Even as a small child, I have always had a special place in my heart for Santa Fe. My parents used to take us on vacation every summer, and no matter where we went, it seemed like we somehow went through Santa Fe for a bit of the vacation. When they retired, my parents even bought a tiny garden home in Santa Fe for extended summer trips. Conde Nast Traveler selected Santa Fe as one of the best small cities in the United States for tourism, and I completely agree.
The first thing a visitor notices about Santa Fe is the altitude. At 7,000 feet, it doesn’t take long for the thin air to cause one to take a break and get a drink. Fortunately, there are many tourist-friendly spots where one can sit and rest for a minute. Because of the altitude, the weather is crisp in the summer mornings, and mild during the day.
Every visitor should start with a visit to the Santa Fe Plaza. This historic area has the Palace of the Governors, La Fonda Hotel, and dozens of small retail stores and restaurants. Many of the buildings are historic, with thick wood beams in the ceilings and plaster or adobe walls. On W. San Francisco St. we even found a wall plaque commemorating Billy the Kid, who apparently was as fond of Santa Fe as we are. La Fonda Hotel, in addition to being a nice place to stay (all the older rooms are uniquely decorated, though the new expansion has more standard hotel rooms), has a wonderful enclosed courtyard restaurant with tasty food and potent margaritas. Remember the altitude? That makes the alcohol even more potent, so be careful.
Breakfast at Tia Sophia’s is a must. It is a small Mexican restaurant on W. San Francisco, just a couple of blocks off the Plaza, and has really good food for breakfast and lunch. Getting in can be a challenge, but they have a numbering system where they give you a card with a number written on it, and when they call your number, you are ready to eat. Wonderful people, excellent service, and a great experience.
Another breakfast option is Tecolote (owl in Spanish). They just moved to a larger place on St. Michael’s Dr. and they have a very clean, modern interpretation of Mexican food for breakfast or lunch. Don’t let the strip-mall location fool you – this is a really great place to eat.
If you want to eat where the locals eat, try the Tune-Up Café on Hickox St. Both indoor and patio (front porch) seating, and some tasty tidbits that will knock your socks off. Waffles that float off the plate, fabulous coffee, and much more.

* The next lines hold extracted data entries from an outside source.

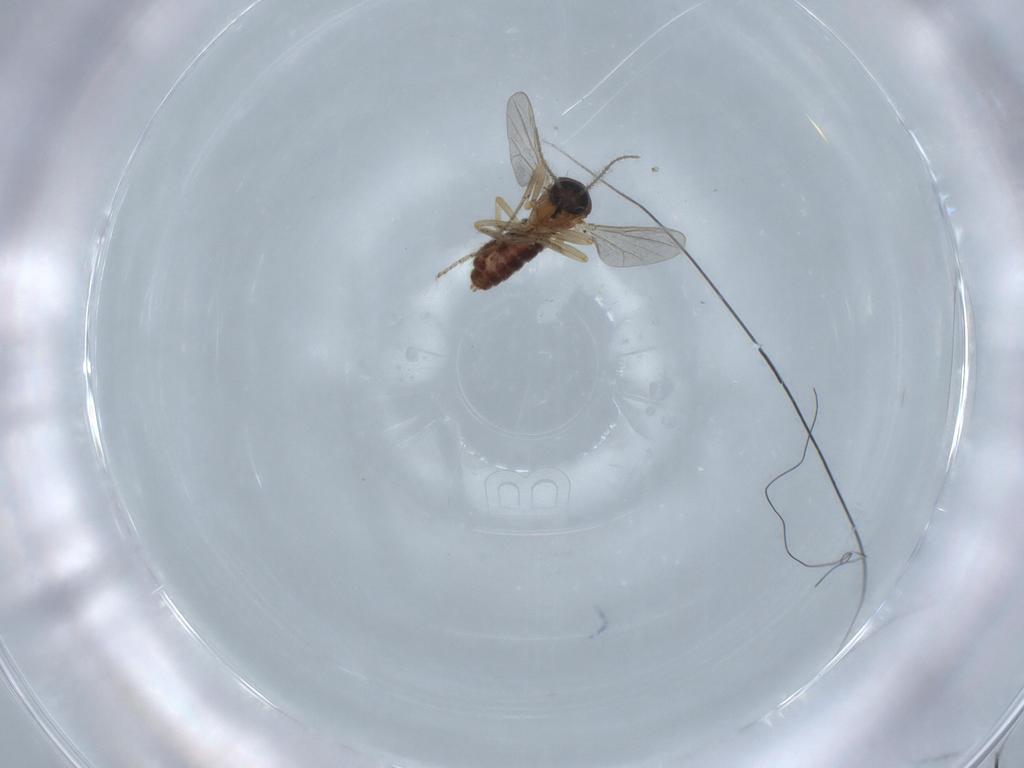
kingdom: Animalia
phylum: Arthropoda
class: Insecta
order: Diptera
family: Ceratopogonidae
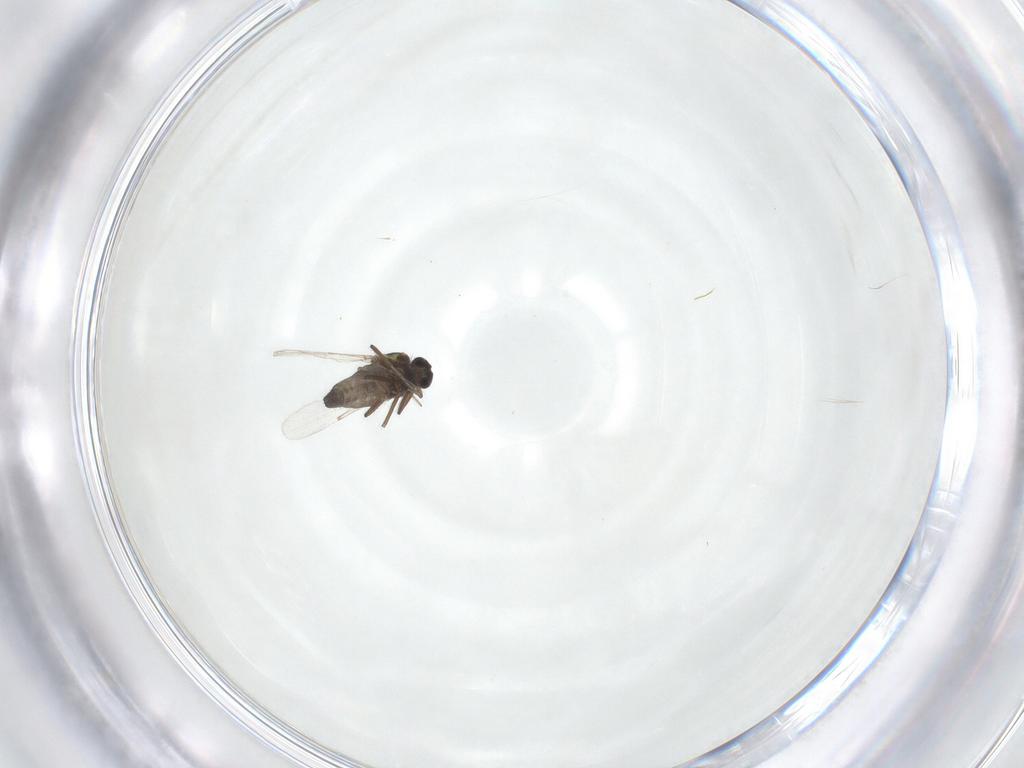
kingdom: Animalia
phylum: Arthropoda
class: Insecta
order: Diptera
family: Ceratopogonidae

Dinner is another opportunity to explore. We really like La Choza or The Shed for authentic Mexican food, Café Pasquale for more rustic Italian food, and La Casa Sena for incredible food, service, and atmosphere in the outside courtyard dining. The nice thing about Santa Fe is that there is a wealth of fine restaurants at all price points and with different styles of food, so everyone can experiment and find something to their liking.
Beyond restaurants, Santa Fe is loaded with museums and galleries, many featuring historic and contemporary Native American art. Some, like Andrea Fisher Gallery, are right on the Plaza, and others are located on nearby Canyon Road. Lyn A. Fox Fine Pueblo Pottery and Adobe Gallery, as well as Medicine Man Gallery and Robert Nichols are just a few of my favorite places to wander though, visit – and purchase wonderful pieces to take home.
Another place to begin exploring is the museum at the Palace of the Governors. Originally built by the Spanish in 1610, it has served as a government building for many years. Every weekend, Native American artists gather in their appointed spots to show their wares in the Portico of the Palace of the Governors. Many of these artist spots are handed down through the families.
Another amazing landmark on the Plaza is the Saint Francis of Assisi Cathedral, which is about 150 years old. It is built in the French Romanesque style, and has lovingly tended grounds and inspiring interior sculpture.
Nearby is the Loretto Chapel, also about the same age as the Cathedral, but built by the Sisters of Loretto order. In the Chapel is the Miraculous Staircase, with legend attributing it to St. Joseph the Carpenter due to its 360 degree spiral and no nails!
There are so many things to do in Santa Fe that it could take weeks for me to write about all of them. Michael and I have enjoyed our many trips to Santa Fe and will continue to share some of our adventures with you.